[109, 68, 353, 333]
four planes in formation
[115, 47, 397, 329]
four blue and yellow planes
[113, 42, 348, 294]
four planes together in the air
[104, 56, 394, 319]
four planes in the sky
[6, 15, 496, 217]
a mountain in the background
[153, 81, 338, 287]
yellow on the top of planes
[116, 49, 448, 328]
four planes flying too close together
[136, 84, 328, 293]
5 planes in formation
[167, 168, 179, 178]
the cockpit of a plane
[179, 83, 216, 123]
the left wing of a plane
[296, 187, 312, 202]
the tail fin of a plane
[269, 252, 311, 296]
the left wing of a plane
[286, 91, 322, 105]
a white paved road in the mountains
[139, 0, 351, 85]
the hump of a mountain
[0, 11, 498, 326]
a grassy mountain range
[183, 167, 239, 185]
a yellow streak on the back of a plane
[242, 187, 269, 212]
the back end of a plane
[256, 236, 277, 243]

* * *

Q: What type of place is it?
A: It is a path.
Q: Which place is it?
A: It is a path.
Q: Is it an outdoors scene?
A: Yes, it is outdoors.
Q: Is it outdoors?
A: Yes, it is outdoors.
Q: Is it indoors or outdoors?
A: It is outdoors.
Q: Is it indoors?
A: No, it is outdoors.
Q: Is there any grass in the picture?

THE REQUEST:
Update the entries starting with the line with "[286, 91, 322, 105]" and going on through the line with "[256, 236, 277, 243]", replacing "[0, 11, 498, 326]" with "[0, 11, 500, 326]" and keeping everything else unchanged. Give only those lines.

RESULT BELOW:
[286, 91, 322, 105]
a white paved road in the mountains
[139, 0, 351, 85]
the hump of a mountain
[0, 11, 500, 326]
a grassy mountain range
[183, 167, 239, 185]
a yellow streak on the back of a plane
[242, 187, 269, 212]
the back end of a plane
[256, 236, 277, 243]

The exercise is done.